▶ AIM OF THE EXERCISE: In the data, find each line where the word "lines" appears and list that line.
------------------------
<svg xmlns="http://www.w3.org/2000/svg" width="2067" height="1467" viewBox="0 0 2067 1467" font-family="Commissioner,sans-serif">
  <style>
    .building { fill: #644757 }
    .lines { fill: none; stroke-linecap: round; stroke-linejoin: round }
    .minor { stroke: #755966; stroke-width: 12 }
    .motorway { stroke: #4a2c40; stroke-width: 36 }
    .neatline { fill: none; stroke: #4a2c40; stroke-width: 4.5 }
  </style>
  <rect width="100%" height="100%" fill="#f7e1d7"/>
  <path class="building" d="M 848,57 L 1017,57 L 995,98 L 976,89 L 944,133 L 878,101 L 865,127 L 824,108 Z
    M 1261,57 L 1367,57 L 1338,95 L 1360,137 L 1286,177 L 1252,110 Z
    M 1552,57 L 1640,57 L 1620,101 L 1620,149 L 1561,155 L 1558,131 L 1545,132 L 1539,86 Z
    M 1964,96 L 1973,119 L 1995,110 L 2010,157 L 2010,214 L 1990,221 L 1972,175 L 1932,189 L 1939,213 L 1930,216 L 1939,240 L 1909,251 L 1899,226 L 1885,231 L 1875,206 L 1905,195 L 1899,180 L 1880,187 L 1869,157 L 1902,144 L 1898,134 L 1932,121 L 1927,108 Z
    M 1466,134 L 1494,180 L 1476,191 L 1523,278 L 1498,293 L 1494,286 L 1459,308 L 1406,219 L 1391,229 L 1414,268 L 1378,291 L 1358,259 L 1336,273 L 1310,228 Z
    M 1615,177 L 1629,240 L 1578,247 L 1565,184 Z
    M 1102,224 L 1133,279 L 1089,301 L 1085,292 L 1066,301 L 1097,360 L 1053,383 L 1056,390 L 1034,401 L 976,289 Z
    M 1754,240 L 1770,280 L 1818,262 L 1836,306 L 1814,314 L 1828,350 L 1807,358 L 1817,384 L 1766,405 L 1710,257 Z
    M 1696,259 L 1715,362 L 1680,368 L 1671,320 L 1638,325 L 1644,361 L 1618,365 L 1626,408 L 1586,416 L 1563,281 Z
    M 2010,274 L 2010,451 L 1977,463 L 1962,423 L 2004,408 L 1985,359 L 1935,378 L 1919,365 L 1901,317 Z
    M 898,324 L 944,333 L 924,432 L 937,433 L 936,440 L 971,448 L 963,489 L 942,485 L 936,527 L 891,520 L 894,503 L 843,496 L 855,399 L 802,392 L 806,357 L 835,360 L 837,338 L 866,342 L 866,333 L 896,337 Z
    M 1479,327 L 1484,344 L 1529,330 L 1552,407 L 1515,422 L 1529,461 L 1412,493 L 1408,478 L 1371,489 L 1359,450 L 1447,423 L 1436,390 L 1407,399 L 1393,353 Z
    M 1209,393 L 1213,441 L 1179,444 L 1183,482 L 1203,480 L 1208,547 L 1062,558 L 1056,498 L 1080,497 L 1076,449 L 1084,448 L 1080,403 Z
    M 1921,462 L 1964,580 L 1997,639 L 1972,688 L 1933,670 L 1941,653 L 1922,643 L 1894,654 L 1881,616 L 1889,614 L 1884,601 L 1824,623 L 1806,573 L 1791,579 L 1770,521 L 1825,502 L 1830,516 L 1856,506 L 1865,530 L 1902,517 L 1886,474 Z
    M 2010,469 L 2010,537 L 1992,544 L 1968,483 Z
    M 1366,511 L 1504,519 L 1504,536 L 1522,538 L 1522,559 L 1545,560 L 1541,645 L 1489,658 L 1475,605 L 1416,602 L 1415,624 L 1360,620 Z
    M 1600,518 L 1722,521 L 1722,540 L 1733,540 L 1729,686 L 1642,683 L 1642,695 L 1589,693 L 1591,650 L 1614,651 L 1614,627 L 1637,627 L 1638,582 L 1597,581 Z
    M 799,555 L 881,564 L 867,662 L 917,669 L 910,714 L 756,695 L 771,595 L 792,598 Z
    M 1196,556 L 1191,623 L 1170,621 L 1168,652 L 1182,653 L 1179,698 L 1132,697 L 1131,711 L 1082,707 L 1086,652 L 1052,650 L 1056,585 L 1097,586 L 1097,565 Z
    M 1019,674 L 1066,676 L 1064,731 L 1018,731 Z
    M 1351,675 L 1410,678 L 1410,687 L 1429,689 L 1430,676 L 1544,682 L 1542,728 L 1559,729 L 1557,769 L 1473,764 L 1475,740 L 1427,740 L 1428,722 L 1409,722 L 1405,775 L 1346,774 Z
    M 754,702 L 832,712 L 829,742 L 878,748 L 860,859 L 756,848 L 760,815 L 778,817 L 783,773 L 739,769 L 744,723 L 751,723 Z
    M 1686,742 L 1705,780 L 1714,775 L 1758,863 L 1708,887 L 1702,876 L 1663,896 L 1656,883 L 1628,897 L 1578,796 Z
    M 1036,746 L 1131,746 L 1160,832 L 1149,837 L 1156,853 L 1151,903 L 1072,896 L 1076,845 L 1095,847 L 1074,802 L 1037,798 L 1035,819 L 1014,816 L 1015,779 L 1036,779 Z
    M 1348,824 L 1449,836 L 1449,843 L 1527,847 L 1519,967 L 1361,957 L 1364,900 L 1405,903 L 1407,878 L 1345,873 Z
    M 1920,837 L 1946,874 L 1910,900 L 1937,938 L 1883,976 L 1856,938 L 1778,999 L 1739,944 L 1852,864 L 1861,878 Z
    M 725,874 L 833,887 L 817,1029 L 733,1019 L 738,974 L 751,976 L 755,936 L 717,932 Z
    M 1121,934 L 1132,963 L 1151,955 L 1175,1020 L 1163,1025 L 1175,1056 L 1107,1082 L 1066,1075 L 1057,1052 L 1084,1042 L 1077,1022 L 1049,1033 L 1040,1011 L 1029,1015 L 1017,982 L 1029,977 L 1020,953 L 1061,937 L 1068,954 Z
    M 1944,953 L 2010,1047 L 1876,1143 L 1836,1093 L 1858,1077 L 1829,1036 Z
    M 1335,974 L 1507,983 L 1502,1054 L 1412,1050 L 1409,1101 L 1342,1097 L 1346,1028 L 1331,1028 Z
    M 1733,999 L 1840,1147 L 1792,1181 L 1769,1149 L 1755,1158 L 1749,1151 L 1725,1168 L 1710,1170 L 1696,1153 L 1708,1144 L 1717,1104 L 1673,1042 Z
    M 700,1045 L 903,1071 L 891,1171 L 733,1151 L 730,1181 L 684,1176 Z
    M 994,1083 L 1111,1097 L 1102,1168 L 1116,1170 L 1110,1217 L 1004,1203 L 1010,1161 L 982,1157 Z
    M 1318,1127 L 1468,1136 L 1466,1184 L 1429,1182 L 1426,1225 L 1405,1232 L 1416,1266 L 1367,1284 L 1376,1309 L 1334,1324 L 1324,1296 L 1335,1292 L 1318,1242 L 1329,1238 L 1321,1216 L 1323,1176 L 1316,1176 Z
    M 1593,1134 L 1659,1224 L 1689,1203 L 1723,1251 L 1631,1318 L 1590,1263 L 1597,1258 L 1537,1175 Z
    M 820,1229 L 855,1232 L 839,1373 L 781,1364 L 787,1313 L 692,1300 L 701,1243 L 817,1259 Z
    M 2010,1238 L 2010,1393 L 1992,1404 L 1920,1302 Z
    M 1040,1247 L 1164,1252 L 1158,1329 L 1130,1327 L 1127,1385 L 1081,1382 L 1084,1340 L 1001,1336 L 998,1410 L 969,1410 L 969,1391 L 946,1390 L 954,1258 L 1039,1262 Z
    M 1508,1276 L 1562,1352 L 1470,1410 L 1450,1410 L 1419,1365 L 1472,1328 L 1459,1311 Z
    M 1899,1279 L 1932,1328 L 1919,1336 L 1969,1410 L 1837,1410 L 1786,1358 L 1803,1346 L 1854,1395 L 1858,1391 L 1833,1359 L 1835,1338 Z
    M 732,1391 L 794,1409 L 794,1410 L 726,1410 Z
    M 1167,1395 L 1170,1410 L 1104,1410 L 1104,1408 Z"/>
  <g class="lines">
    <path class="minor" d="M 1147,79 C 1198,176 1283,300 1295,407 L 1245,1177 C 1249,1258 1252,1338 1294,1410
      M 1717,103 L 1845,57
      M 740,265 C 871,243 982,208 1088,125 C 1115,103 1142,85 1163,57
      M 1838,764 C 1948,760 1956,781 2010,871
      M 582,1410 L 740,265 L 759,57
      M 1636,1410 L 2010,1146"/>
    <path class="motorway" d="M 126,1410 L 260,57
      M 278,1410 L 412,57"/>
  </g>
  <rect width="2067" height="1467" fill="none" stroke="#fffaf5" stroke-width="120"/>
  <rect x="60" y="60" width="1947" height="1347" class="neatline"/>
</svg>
------------------------
▶ TASK ANSWER:
    .lines { fill: none; stroke-linecap: round; stroke-linejoin: round }
  <g class="lines">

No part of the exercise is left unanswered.